Chardin • Real Realism

Jean Siméon Chardin was born in 1699 and came to manhood a when the Rococo of Watteau, Fragonard, and Boucher was the style de jour. 

Rococo rivaled in decadent frivolity, depicting erotic nudity, romantic trysts, and carnality. The reality we associate with painting how we see in the manner of Velasques, Vermeer, and Chardin was all but absent at that time

The reality of Chardin’s works, especially his still-lives, significantly stands out among eighteenth-century painters. They are plain, unembellished and depict the real world as he saw it.

Chardin had little formal training compared to his contemporaries, he studied briefly with the Rococo Painter Pierre-Jaques Cazes (1676-1754)

By 1720, Chardin was assisting Noël-Nicolas Coypel (1690-1734) of the famous Coypel dynasty of artists, by painting still-life accessories in his canvases. 

In 1724 Chardin was accepted into the Academy of St Luke, a rival to the Royal Academy, though lacking the latter’s royal patronage.

In the 17th century, the Royal Academy of Painting and Sculpture dictated style for all artists. It had established a hierarchy of genres in painting, classifying subjects from the Bible, history, and literature as part of the ‘grand genre’ because they were considered moral or ennobling. All other subjects, including still-lives, portraiture, and landscape, were categorized as ‘petit genre,’ which was considered much inferior.

Best known for his still-lives, Chardin began his career as a Genre painter of everyday life. Being a ‘petit genre’ painter, found it challenging to gain lucrative commissions.  His second-rate formal education and little conventional art training, gave him a sense of inadequacy throughout his career.

The beginning of the eighteenth century saw the Royal Academy’s influence begin to wane in light of a steady change in taste. Absolutism in matters of artistic style disappeared with the death of Louis XIV, the absolute monarch.

Louis XV succeeded him, then a child of five. His regent, Philippe II Charles, Duc d’Orléans, favored the Palais-Royal, the royal residence in Paris, to Versailles. As part of this trend, there was a renewed interest in Dutch cabinet pictures that were more fitting for their new style of décor.

Chardin received commissions to do still-lives for the Palais-Royal, which was the turning point in his career. 

In 1728 Chardin’s ‘The Buffet’ was submitted and accepted by the Royal Academy.
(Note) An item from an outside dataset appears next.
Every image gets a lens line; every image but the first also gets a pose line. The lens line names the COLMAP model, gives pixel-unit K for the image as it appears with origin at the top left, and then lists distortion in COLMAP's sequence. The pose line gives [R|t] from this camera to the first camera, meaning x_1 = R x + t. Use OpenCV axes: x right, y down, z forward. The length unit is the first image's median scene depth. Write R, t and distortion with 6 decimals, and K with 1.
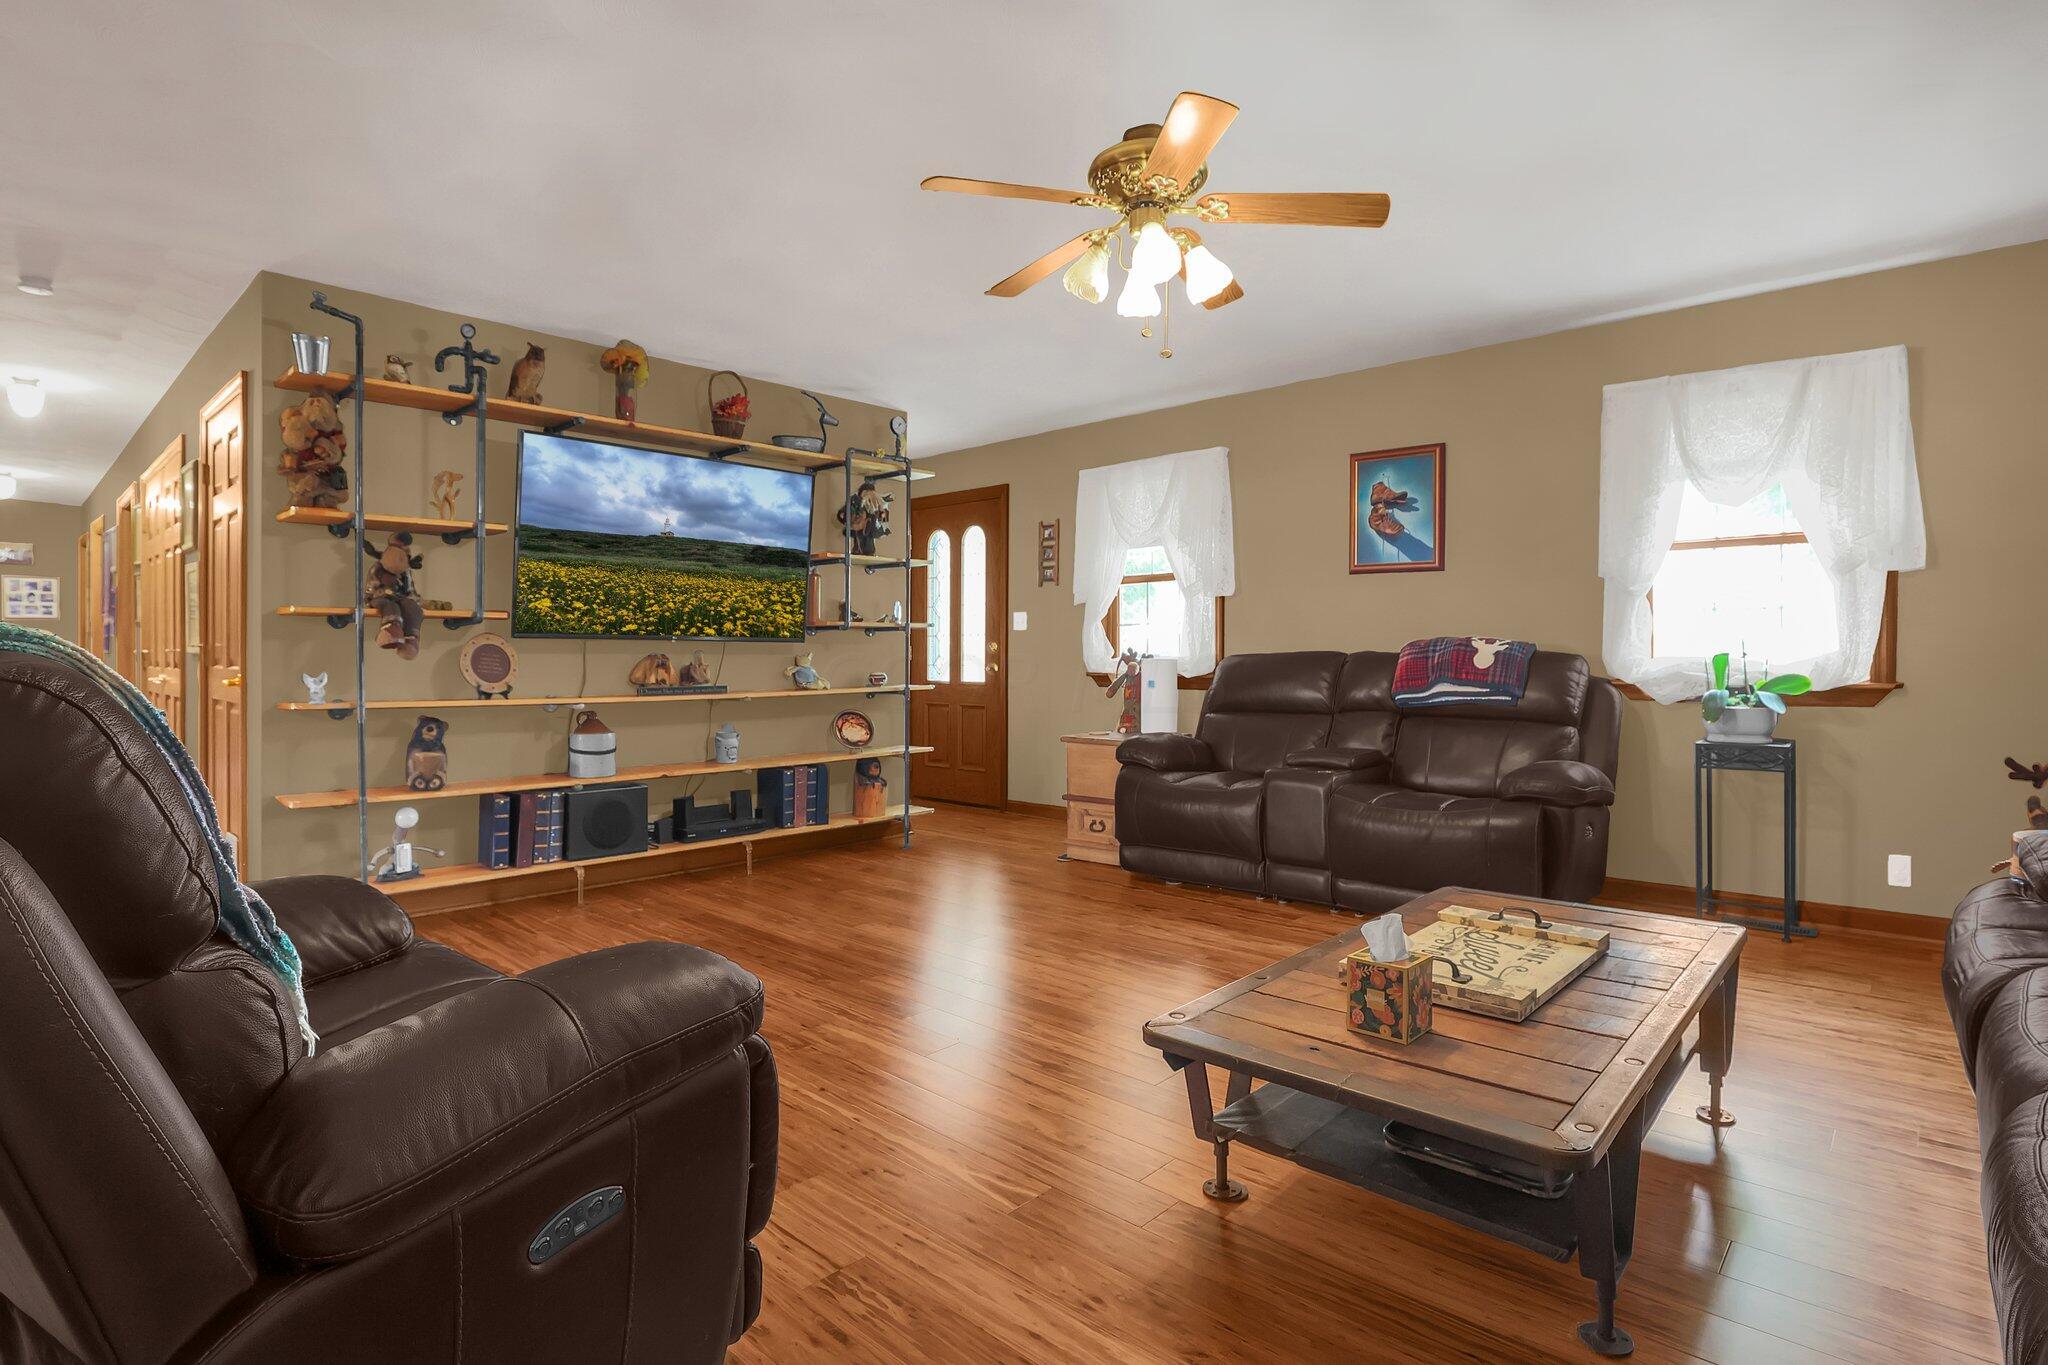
lens RADIAL K [[1020.6, 0, 1026.2], [0, 1020.6, 671.6], [0, 0, 1]] dist [-0.023191, -0.000338]
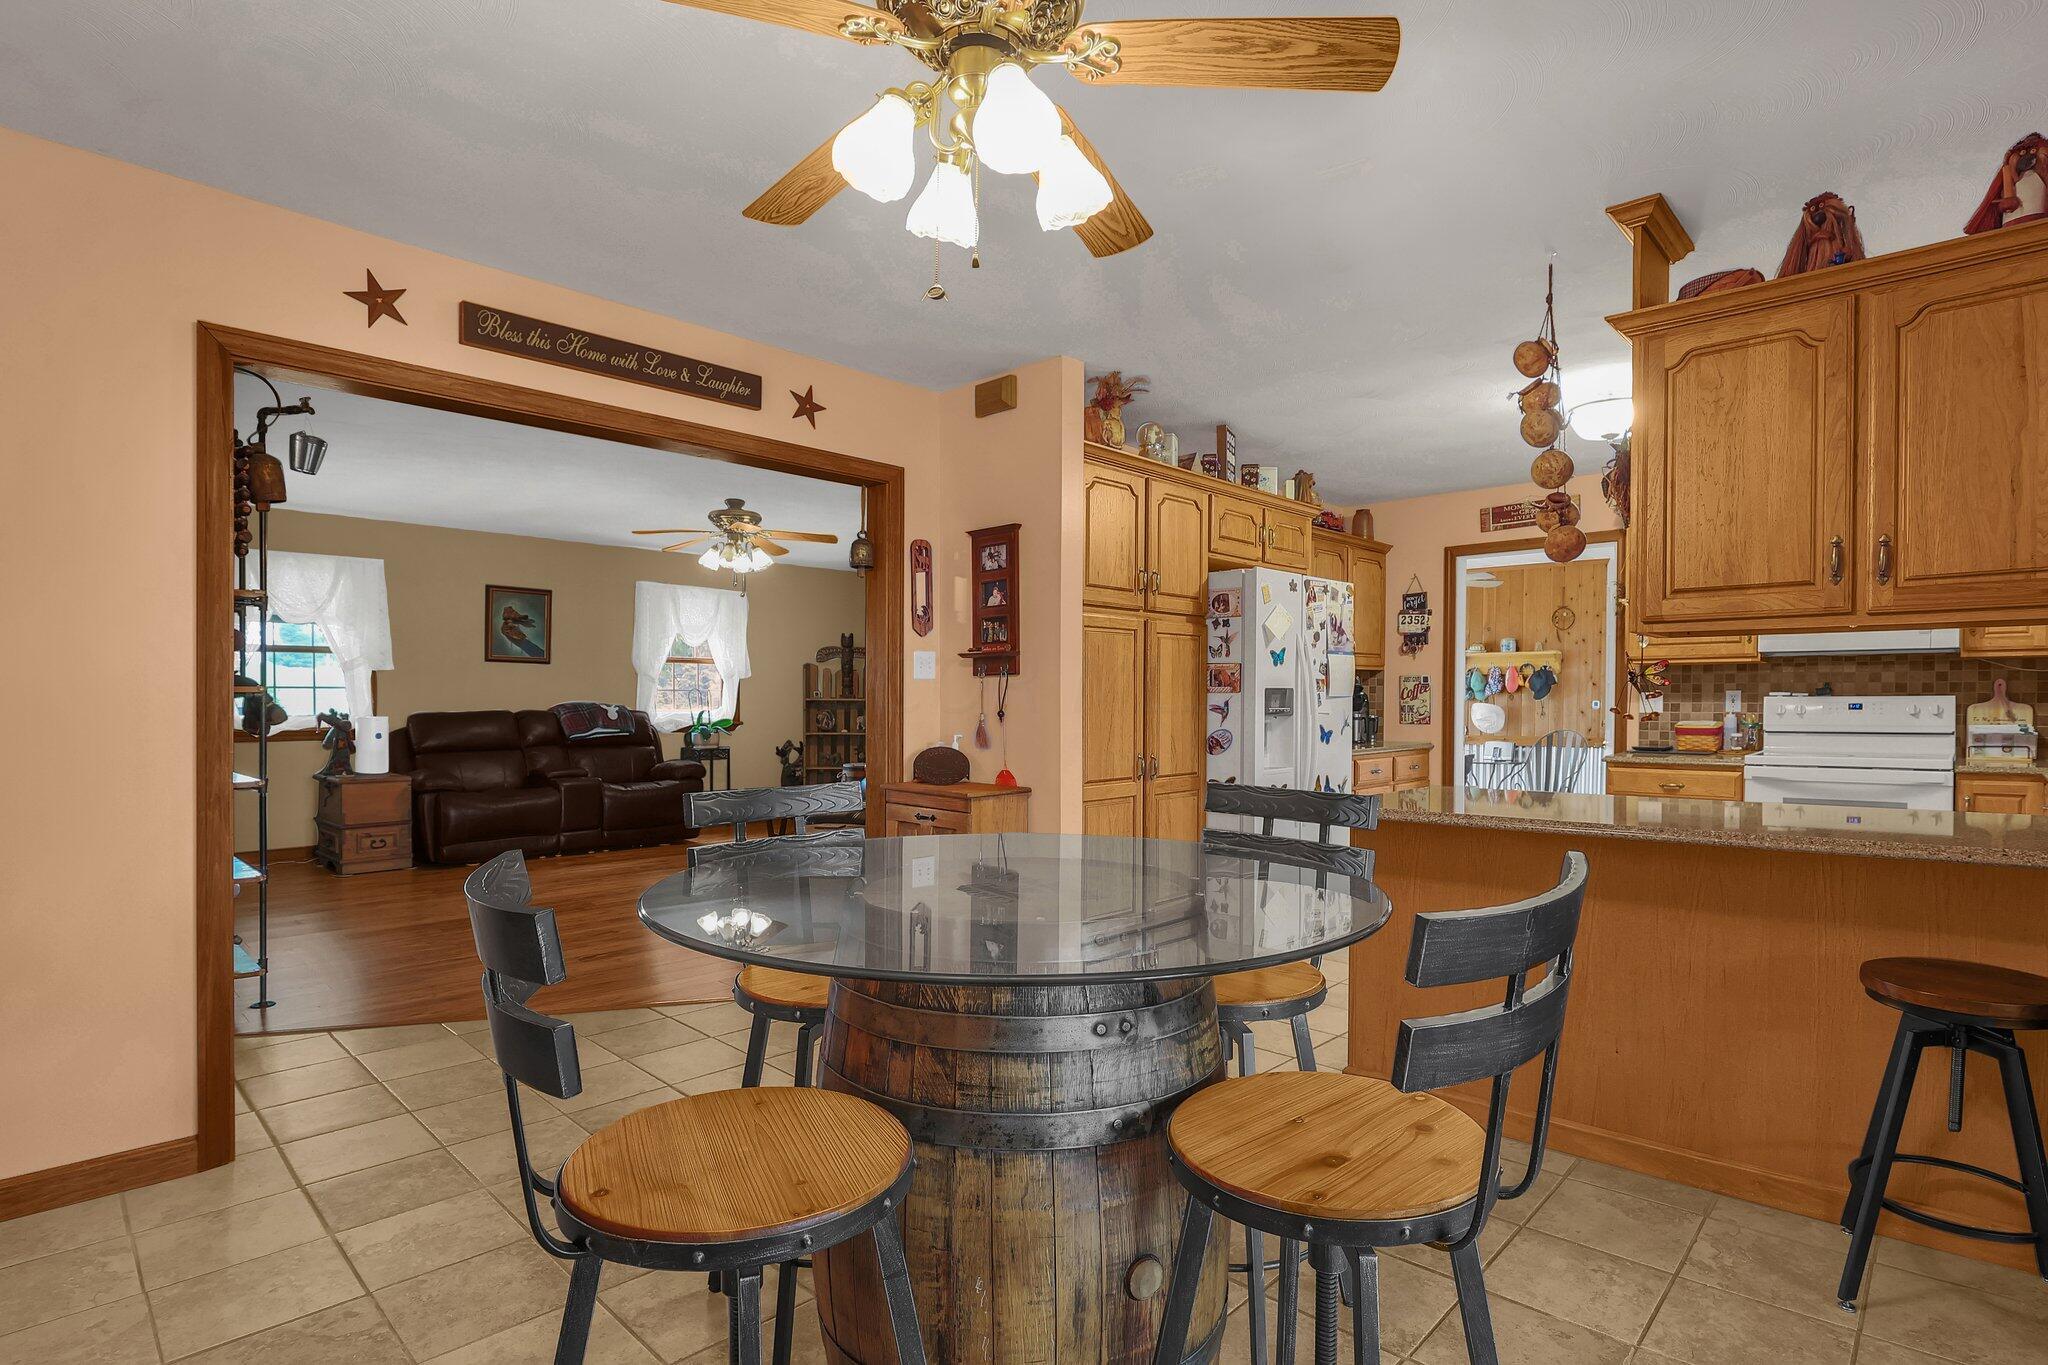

Almost immediately, the Academy named Jean Siméon, an Associate and Academician, a rare achievement for any artist, let alone one who had not studied at the Academy.

Chardin totally re-defined the Genre of still-life painting, he is also part of the lineage of realist painters which includes, Velasquez, and Vermeer, that painted what they observed as the eye observes it. This is Chromatic Chiaroscuro or Clair-obscur in the Manner of Da Vinci. This is exactly what Leo had in mind.

Chardin abandoned still life painting in the 1730s and returned to his earlier paintings of ordinary people he had tried at the beginning of his career. Paris. 

Chardin abandoned still life painting in the 1730s and returned to his earlier paintings of ordinary people he had tried at the beginning of his career. In the next few years, Chardin made fewer and fewer appearances at the Salon. He was elected to Adviser to the Royal Academy in 1743, a job which left little time for painting.

By the 1770s, Chardin began to suffer severely from an eye affliction, which is suspected to be a result of lead poisoning from Lead white-pigments used by all painters in the eighteenth century.

From 1771 on the works displayed at the Salon were all pastel studies of heads. His last appearance was in 1779, gravely ill by November of that year, he died in Paris on December 6, at the age of 80.